The thread pool has a default limit of 25 threads per available processor, which could be changed using CorSetMaxThreads as defined in the mscoree.h file. Each thread uses the default stack size and runs at the default priority. Each process can have only one operating system thread pool.
Think about using a producer/consumer pattern and instead of queuing 25 work items (i.e 25 threads), just create a few consumer threads (matching the number of processors/cores you have) which process requests for report generation from a central blocking queue which is populated by the producer(s). That should make things a bit more reasonable...
There are some articles that say you shouldn't use a ThreadPool
with ASP.NET:
You can use the ThreadPool in exactly the same way in ASP.NET and it works just as you would expect. The problem is not in the ThreadPool itself but in what else ASP.NET uses it for at the same time.

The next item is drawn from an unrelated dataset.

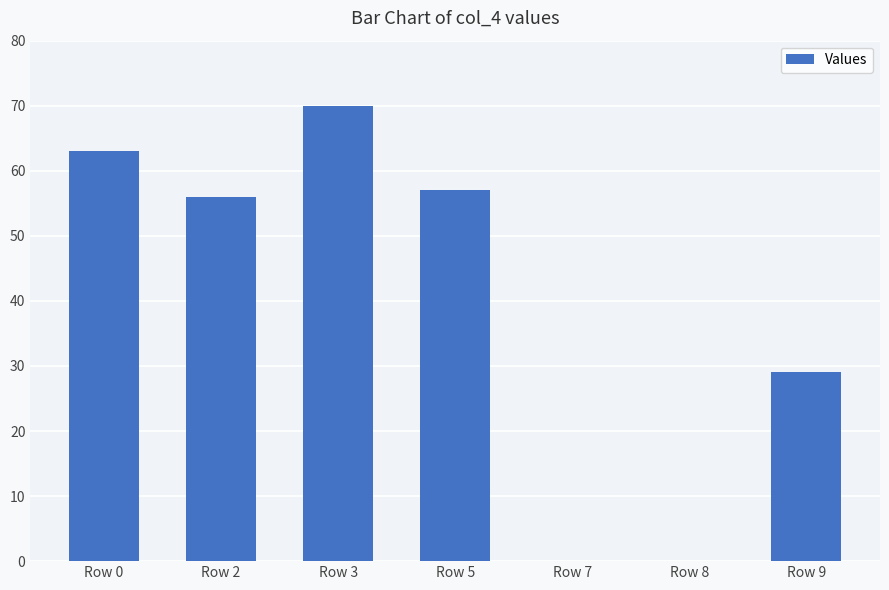

What is the difference between the values at Row 8 and Row 3?

70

ASP.NET is multi-threaded by design and it uses the ThreadPool to serve pages and content mapped to the ASP.NET ISAPI filter.
If you also use the ThreadPool, then ASP.NET has fewer threads to utilize and requests are put on hold until the pool returns a free thread. This might not be a problem for a low traffic site, but more popular sites can get into trouble. Low traffic sites can get into trouble if they use the ThreadPool a lot.
Update
I think I found your issue... you're queuing asrc.StartWork
but you're not passing in a state
so when CompleteCallBack
is called it doesn't have anything to remove from the runningWorkers
. Here is an improved version for you:
public class CountDownLatch {
private volatile int m_remain;
private EventWaitHandle m_event;
public CountDownLatch(int count) {
m_remain = count;
m_event = new ManualResetEvent(false);
}
public void Signal() {
// The last thread to signal also sets the event.

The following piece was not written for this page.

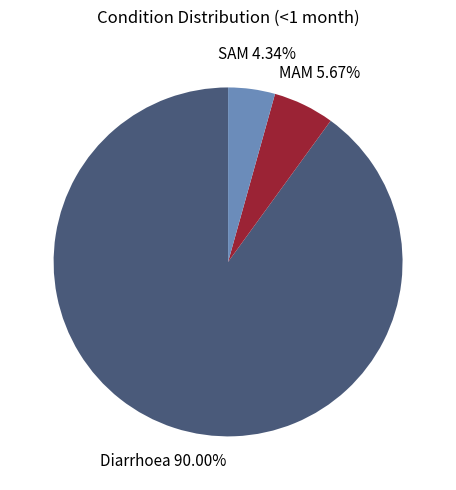

Count the number of slices in the pie.

3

if (Interlocked.Decrement(ref m_remain) == 0)
m_event.Set();
}
public void Wait() {
m_event.WaitOne();
}
}
public class SscceReports
{
public void GenerateReports(Queue<int> reportKeys)
{
int goodPoolSize = System.Environment.ProcessorCount;
System.Threading.ThreadPool.SetMaxThreads(goodPoolSize + 10, goodPoolSize * 10);
System.Threading.ThreadPool.QueueUserWorkItem(o=>
{
InternalGenerateReports(reportKeys);
});
}
void InternalGenerateReports(Queue<int> reportKeys)
{
// assuming that the reportKeys.Count contains only 5 keys,
// we create a countdown latch to hande the same number of keys
CountDownLatch latch = new CountDownLatch(reportKeys.Count);
foreach( int rk in reportKeys)
{
AsyncReportCreator asrc = new AsyncReportCreator(rk);
asrc.WorkComplete += CompleteCallBack;
System.Threading.ThreadPool.QueueUserWorkItem(o=>
{
asrc.StartWork(latch);
});
}
// Wait for all the tasks to complete instead of sleeping
latch.Wait(); // <- blocks untill all (5) tasks call latch.Signal()
}
void CompleteCallBack(CountDownLatch latch)
{
// Write queued report content to disk.
latch.Signal();
}
}
public class AsyncReportCreator
{
public delegate void WorkComplete(CountDownLatch latch);
public AsyncReportCreator(int reportKey)
{
key = reportKey;
}
public void StartWork(CountDownLatch latch)
{
// Create report;
WorkComplete(latch);
}
}
If you're using, or can use Framework 4.0, the new Parallel extensions are very good, and very simple for parallel processing. I've combined that with the BackgroundWorker class to create really powerful but simple processing engines:
http://msdn.microsoft.com/en-us/library/dd460720.aspx
Much easier than handling all the threads yourself. This scales out wonderfully.